Für den Umgang mit dem Weißtannenborkenkäfer (Pityokteines-Gruppe) gelten im Grunde dieselben Regeln, nach denen das Buchdrucker-Management abläuft: entdecken, fällen, entrinden oder rasch abfahren. Entrinden sollte man vor der Verpuppung . Auf das frische Ast- und Wipfelmaterial ist zu achten, denn dieses kann durchaus von den beiden Arten Mittlerer und Kleiner Tannenborkenkäfer zu einer erfolgreichen Brut genutzt werden. Im Zweifelsfall muss gehackt werden. Einbohrungen der Pityokteines-Vertreter können am Stamm entdeckt werden. Wie beim Buchdrucker geben Harztropfen und Bohrmehl und Spechteinschläge Hinweise auf einen Befall. Allerdings wird meist deutlich weniger Bohrmehl als beim Buchdrucker produziert.

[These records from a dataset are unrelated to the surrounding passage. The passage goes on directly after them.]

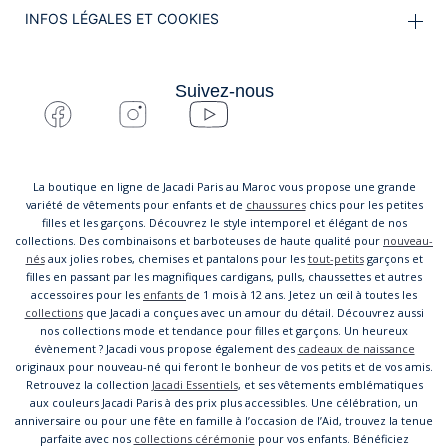
INFOS LÉGALES ET COOKIES
Suivez-nous
La boutique en ligne de Jacadi Paris au Maroc vous propose une grande
variété de vêtements pour enfants et de
chaussures
chics pour les petites
filles et les garçons. Découvrez le style intemporel et élégant de nos
collections. Des combinaisons et barboteuses de haute qualité pour
nouveau-
nés
aux jolies robes, chemises et pantalons pour les
tout-petits
garçons et
filles en passant par les magnifiques cardigans, pulls, chaussettes et autres
accessoires pour les
enfants
de 1 mois à 12 ans. Jetez un œil à toutes les
collections
que Jacadi a conçues avec un amour du détail. Découvrez aussi
nos collections mode et tendance pour filles et garçons. Un heureux
évènement ? Jacadi vous propose également des
cadeaux de naissance
originaux pour nouveau-né qui feront le bonheur de vos petits et de vos amis.
Retrouvez la collection
Jacadi Essentiels
, et ses vêtements emblématiques
aux couleurs Jacadi Paris à des prix plus accessibles. Une célébration, un
anniversaire ou pour une fête en famille à l’occasion de l’Aid, trouvez la tenue
parfaite avec nos
collections cérémonie
pour vos enfants. Bénéficiez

Schwieriger ist ein Befall mit dem Kleinen Tannenborkenkäfer festzustellen. Dass der Schädling sein Unwesen treibt, wird meist erst entdeckt, wenn die Nadeln im Kronenbereich fahl oder bereits rot werden. Dann ist es, ähnlich wie bei einem Kupferstecherbefall, meist schon zu spät.
Brutmaterial konsequent unschädlich machen
Zu kontrollieren sind:
  • alle stehenden Tannenbestände,
  • nach Schadereignissen, Hiebsmaßnahmen und Pflegeeingriffen liegengebliebenes, bruttaugliches Material und
  • aufgearbeitetes, in der Nähe gefährdeter Bestände lagerndes Nadelholz.

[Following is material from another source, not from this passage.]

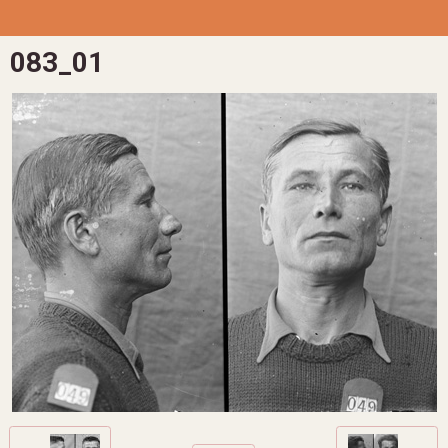
083_01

Der Brut- und Brutraumentzug im Rahmen einer sauberen Waldwirtschaft ist die bewährte und effektive Methode zur Vermeidung einer Massenvermehrung. Hier wirken Prophylaxe – der potenzielle Brutraum wird vor der Besiedlung entfernt – und kuratives Handeln – die Brut wird vor Weiterentwicklung oder dem Schlupf vernichtet – eng zusammen. Käferbäume sollen rasch aufgearbeitet und, falls noch keine Käfer vorhanden sind, entrindet oder mindestens 500, besser aber 1000 Meter aus dem Wald herausgebracht werden. Waldresthölzer mit einem Durchmesser von mehr als sieben Zentimetern sollte beispielsweise durch Zerhacken unschädlich gemacht werden. Dies gilt aber nur, wenn sicher ist, dass nur der Krummzähnige Tannenborkenkäfer den Baum befallen hat. In allen anderen Fällen sollte das gesamte Kronenmaterial gehackt werden. Eine Zwischenlagerung eingeschlagener Nadelbäume in reinen Laubbaumbeständen ist möglich. Dort herrschen in der Regel ungünstigere klimatische Bedingungen für eine Entwicklung der Tannenborkenkäfer und die Laubbäume sind durch die reinen Nadelholzschädlinge nicht gefährdet.